On board are a crew of seven and eight passengers/trainees. In total, the ship carries a load of 35 tons, including the 20 tons of animal relief goods for St. Maarten. The other 15 tons mostly consist of gin and wine which will be brought to other Caribbean islands.
Besides transporting organic, traditionally crafted products, Fairtransport aims to raise awareness about the huge amounts of pollution created by the modern shipping industry and affect positive change in the way goods are shipped around the world. The company also has one other engineless sailing cargo ship, the Nordlys, which sails the European coastal waters.

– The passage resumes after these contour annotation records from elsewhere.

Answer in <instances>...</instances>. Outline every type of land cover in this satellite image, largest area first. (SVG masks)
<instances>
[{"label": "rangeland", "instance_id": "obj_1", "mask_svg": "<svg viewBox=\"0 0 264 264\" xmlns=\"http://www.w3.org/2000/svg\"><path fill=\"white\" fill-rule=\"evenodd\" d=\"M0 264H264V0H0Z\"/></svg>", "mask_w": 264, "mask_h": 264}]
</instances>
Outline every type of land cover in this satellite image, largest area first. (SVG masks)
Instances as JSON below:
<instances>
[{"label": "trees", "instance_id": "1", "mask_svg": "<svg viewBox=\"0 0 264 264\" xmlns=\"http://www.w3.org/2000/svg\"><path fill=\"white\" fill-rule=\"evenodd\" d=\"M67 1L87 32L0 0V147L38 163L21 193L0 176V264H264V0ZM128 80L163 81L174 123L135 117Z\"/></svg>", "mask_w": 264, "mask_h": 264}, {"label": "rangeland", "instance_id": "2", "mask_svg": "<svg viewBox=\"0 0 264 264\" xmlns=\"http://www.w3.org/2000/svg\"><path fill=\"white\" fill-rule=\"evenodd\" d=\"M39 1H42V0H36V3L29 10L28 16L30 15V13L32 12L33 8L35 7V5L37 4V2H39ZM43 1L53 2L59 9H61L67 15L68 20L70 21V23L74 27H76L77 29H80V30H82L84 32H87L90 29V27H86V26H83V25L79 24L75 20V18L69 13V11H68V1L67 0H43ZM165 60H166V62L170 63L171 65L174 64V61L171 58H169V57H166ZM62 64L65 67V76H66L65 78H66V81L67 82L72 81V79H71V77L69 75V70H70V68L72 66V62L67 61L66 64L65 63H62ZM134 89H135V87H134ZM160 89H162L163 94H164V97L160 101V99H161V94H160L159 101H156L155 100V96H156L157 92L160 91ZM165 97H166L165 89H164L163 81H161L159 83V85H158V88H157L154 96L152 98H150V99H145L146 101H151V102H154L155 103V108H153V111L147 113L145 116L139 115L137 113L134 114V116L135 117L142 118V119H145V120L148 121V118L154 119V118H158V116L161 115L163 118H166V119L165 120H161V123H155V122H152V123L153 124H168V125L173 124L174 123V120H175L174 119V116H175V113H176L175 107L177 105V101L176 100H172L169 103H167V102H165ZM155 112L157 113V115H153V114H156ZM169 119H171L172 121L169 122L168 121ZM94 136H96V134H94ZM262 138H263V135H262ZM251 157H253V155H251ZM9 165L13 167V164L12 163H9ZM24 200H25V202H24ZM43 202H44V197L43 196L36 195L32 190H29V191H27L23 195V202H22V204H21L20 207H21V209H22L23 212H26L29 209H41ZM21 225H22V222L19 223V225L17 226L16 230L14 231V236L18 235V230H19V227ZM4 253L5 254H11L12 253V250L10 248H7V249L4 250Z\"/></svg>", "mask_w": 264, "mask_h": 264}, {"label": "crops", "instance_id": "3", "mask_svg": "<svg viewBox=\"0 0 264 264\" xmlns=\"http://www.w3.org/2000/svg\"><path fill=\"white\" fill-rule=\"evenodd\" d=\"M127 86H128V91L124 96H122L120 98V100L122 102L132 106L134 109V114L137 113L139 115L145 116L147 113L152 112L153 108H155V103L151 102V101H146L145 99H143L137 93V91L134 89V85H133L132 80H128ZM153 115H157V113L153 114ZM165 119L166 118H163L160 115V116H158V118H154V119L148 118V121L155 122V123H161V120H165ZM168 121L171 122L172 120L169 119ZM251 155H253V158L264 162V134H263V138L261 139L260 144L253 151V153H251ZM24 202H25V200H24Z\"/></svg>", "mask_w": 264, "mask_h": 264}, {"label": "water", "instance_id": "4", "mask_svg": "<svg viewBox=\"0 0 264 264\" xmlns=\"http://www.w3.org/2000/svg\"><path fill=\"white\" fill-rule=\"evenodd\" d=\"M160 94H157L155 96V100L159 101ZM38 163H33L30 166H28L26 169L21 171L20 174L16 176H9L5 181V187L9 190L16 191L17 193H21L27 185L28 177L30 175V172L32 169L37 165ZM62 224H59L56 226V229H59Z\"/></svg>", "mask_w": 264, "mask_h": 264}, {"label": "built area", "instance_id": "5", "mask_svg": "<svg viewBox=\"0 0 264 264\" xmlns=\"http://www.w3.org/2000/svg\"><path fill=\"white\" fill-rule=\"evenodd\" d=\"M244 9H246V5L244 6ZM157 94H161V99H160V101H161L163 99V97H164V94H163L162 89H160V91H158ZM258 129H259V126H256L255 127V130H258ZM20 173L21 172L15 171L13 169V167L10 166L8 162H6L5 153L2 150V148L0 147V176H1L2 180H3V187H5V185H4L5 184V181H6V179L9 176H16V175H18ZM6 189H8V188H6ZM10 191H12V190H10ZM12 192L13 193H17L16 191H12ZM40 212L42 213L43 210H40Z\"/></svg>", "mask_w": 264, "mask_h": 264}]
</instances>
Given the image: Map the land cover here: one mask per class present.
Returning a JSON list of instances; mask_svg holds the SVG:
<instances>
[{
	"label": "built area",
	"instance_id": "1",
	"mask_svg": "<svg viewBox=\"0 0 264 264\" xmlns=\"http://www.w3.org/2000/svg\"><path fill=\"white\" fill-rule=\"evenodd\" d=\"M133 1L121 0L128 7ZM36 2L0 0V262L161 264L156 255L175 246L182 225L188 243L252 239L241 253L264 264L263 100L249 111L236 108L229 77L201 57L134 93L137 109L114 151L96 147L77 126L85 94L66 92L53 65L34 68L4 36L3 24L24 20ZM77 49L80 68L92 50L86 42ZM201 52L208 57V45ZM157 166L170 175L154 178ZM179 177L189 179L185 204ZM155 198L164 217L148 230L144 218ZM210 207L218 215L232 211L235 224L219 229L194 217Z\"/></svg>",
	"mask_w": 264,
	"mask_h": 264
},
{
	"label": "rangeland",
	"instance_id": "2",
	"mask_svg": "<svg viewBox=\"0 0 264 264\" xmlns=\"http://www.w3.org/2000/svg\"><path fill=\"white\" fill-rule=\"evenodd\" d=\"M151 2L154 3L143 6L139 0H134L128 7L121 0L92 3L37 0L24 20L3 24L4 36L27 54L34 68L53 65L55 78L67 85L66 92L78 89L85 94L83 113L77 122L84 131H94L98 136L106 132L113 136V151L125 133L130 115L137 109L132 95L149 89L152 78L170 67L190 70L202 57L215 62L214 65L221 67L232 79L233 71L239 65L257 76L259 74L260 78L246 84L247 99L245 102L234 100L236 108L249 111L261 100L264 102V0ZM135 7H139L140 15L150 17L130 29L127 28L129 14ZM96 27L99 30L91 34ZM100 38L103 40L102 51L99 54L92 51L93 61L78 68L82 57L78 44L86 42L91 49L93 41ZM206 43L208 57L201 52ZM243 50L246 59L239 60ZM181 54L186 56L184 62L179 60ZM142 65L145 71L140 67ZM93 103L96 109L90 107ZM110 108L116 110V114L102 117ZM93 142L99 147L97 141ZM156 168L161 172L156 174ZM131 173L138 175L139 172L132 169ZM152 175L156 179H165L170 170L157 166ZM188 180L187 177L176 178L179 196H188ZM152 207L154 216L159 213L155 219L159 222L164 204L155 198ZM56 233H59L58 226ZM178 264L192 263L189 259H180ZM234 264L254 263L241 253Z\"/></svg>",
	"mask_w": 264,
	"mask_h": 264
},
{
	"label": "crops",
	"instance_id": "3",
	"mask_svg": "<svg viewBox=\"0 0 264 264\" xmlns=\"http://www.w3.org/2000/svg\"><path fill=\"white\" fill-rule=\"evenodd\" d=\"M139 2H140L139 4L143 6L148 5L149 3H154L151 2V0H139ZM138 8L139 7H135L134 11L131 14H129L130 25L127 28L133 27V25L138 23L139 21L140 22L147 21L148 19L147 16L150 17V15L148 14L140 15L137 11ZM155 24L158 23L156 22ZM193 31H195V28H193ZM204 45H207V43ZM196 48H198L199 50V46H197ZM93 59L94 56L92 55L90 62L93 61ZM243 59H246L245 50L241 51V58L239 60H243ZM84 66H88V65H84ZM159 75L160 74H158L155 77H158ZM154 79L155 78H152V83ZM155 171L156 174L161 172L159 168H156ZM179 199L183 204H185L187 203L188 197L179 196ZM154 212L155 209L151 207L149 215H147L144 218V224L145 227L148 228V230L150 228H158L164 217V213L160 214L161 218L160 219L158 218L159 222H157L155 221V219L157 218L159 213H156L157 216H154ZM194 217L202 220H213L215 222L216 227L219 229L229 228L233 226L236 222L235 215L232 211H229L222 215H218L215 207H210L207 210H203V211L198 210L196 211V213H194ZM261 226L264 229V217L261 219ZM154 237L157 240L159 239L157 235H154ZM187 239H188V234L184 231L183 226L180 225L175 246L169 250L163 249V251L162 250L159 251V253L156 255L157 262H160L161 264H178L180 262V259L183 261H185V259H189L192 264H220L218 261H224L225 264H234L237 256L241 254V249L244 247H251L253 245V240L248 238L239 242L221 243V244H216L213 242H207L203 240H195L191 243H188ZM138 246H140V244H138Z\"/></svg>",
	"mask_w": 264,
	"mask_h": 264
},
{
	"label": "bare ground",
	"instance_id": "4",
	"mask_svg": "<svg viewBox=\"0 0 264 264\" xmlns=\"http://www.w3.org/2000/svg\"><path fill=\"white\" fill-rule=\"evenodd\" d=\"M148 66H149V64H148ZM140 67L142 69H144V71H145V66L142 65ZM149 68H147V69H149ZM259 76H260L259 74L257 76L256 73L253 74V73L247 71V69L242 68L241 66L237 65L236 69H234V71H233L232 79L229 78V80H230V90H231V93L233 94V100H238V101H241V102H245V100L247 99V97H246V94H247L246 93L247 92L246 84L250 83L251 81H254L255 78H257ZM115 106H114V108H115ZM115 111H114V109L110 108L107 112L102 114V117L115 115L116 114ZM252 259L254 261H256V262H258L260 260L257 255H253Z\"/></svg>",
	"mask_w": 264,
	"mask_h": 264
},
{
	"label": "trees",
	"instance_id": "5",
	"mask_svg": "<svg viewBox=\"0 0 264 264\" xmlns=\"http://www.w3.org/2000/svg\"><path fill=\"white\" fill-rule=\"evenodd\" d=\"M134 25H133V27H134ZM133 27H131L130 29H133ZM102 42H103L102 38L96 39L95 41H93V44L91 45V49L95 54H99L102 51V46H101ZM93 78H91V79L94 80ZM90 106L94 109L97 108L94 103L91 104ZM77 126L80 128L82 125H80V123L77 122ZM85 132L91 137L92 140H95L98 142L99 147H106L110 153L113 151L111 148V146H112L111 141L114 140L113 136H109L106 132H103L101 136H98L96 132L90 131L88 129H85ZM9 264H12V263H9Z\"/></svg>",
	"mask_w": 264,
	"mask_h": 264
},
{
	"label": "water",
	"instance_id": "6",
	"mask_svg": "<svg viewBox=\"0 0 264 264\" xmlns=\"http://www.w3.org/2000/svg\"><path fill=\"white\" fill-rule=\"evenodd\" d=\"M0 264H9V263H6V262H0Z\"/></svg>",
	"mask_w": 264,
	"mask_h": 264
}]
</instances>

Animal Defenders has taken on the immense task since the hurricane to feed the very large number of pets that have lost their homes in St. Maarten, in addition to the already large number of stray animals on the island that were already cared for by the volunteers of the organisation for years. Then there are also countless cats and dogs whose owners departed after the hurricane and left their pets to fend for themselves, or counting on a friendly neighbour for care.
Animals Defenders is in need of a lot of food to feed the animals, which are in great need, especially in the poorer districts. The organisation has already received a much-needed and appreciated donation from a friend of the organisation in the Netherlands and the Rescue Paws Curaçao. These goods were transported to St. Maarten on one of the Sea Shepherd ships and were brought to the animals in need last weekend. Long-term assistance to feed the animals is essential.